A month ago, we here at Abnormal Use reported on a huge decision in the fight against the draconian measures of the Consumer Product Safety Commission to ban spherical desktop magnets. In an order dated March 25, 2016, Administrative Law Judge Dean Metry found that small rare earth magnets (“SREMs”) are not defective, did not contain inadequate warnings, and, when sold with appropriate warnings, are not substantial product hazards. The ALJ order came on the heels of a March 22, 2016 decision from a a related case pending in the U.S. District Court for the District of Colorado involving Zen Magnets’ sale of certain recalled products it acquired from another company (Star Networks USA) after that company reached a settlement with the CPSC. At the time of our writing, reports on the March 22, 2016 and the recall of “dangerous” magnets dominated the interwebs.
Some four weeks later, a quick Google search for “Zen Magnets” will easily reveal plenty of reports from various entities about the Zen Magnets’ victory. Venture over to the CPSC’s website, however, and the order is buried on a page containing the public filings from all of the CPSC’s adjudicative proceedings. Now, there is nothing wrong with the CPSC placing the order in this location. It is where it belongs, and we certainly wouldn’t expect for a report on a loss to be found front and center on the main page. The problem though is what is on the main page – a highlighted report of the March 22, 2016 decision, banning the sale of recalled products Zen acquired from another company.

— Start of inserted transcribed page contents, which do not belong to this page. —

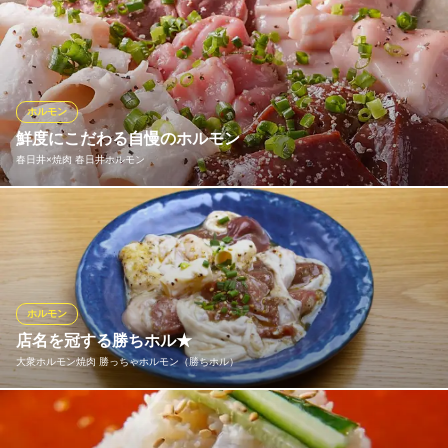
美味しいホルモンをご提供する為、しっかりと下処理を行い、臭
みが少ないホルモンをご提供します。ホルモン、実は低カロリー
でビタミンやミネラルも豊富です。美味しく楽しく健康に！自慢
のホルモンをご堪能下さい！
ホルモン
焼肉 とんび 本店
鮮度にこだわる自慢のホルモン
焼肉 牛タン ホルモン
春日井×焼肉 春日井ホルモン
ＪＲ中央本線春日井駅 徒歩2分
愛知県春日井市上条町1-258 第二栄林ビル1F
名物☆味噌とんちゃんは年間累計1万食突破！圧倒的Ｎｏ１商品。
臭みゼロ。ぷりぷり感ＭＡＸ。他では味わえないこの美味しさを
届けたい。美味しいだけで終わらない。価格329円とリーズナブ
ル。気軽に頼んでくださいな。他のホルモンたちも329円～とお手
頃価格ですよ。ようこそホルモンの世界へ。
ホルモン
店名を冠する勝ちホル★
春日井×焼肉 春日井ホルモン
大衆ホルモン焼肉 勝っちゃホルモン（勝ちホル）
国産黒毛和牛コスパ◎
名鉄小牧線味美駅 徒歩21分
愛知県春日井市如意申町3-7-16
名前から縁起の良い上質なホルモン。皆さまご注文される、必食
のメニューです！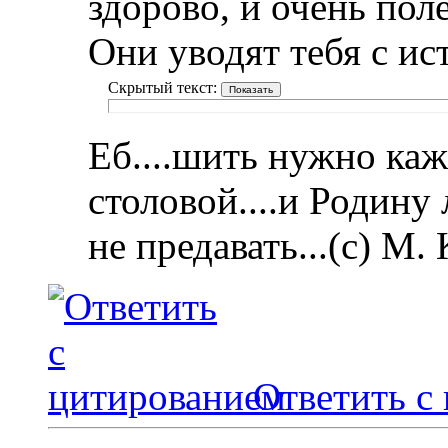
здорово, и очень пол
Они уводят тебя с ис
Скрытый текст:
Еб....шить нужно каж
столовой....и Родину
не предавать...(с) М.
Ответить с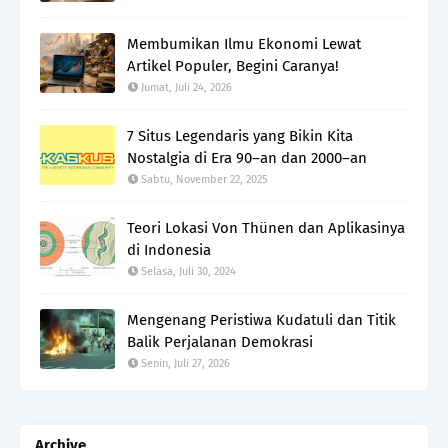
Membumikan Ilmu Ekonomi Lewat
Artikel Populer, Begini Caranya!
Jumat, Juli 24, 2026
7 Situs Legendaris yang Bikin Kita
Nostalgia di Era 90–an dan 2000–an
Sabtu, November 22, 2025
Teori Lokasi Von Thünen dan Aplikasinya
di Indonesia
Selasa, Juli 30, 2024
Mengenang Peristiwa Kudatuli dan Titik
Balik Perjalanan Demokrasi
Senin, Juli 27, 2026
Archive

Ordinarily, we have no problem with the “highlight your wins, gloss over your losses” approach. It is natural, and we are all guilty of it from time to time. However, when two decisions are issued within a few days of each other and the CPSC chooses to highlight one with the misleading title, “Federal Court Orders Zen Magnets Recall” without proper context, it is a problem. CPSC, you can highlight what you want, but let’s be clear. One decision specifically found that Zen Magnets are not defective and are not substantial hazards. The other made no specific factual findings about the alleged danger of Zen Magnets themselves, but instead, ordered Zen Magnets to stop selling recalled products it acquired from another company. When you say, “Federal Court Orders Zen Magnets Recall,” why don’t you let Zen Magnets’ buyers know what that really means?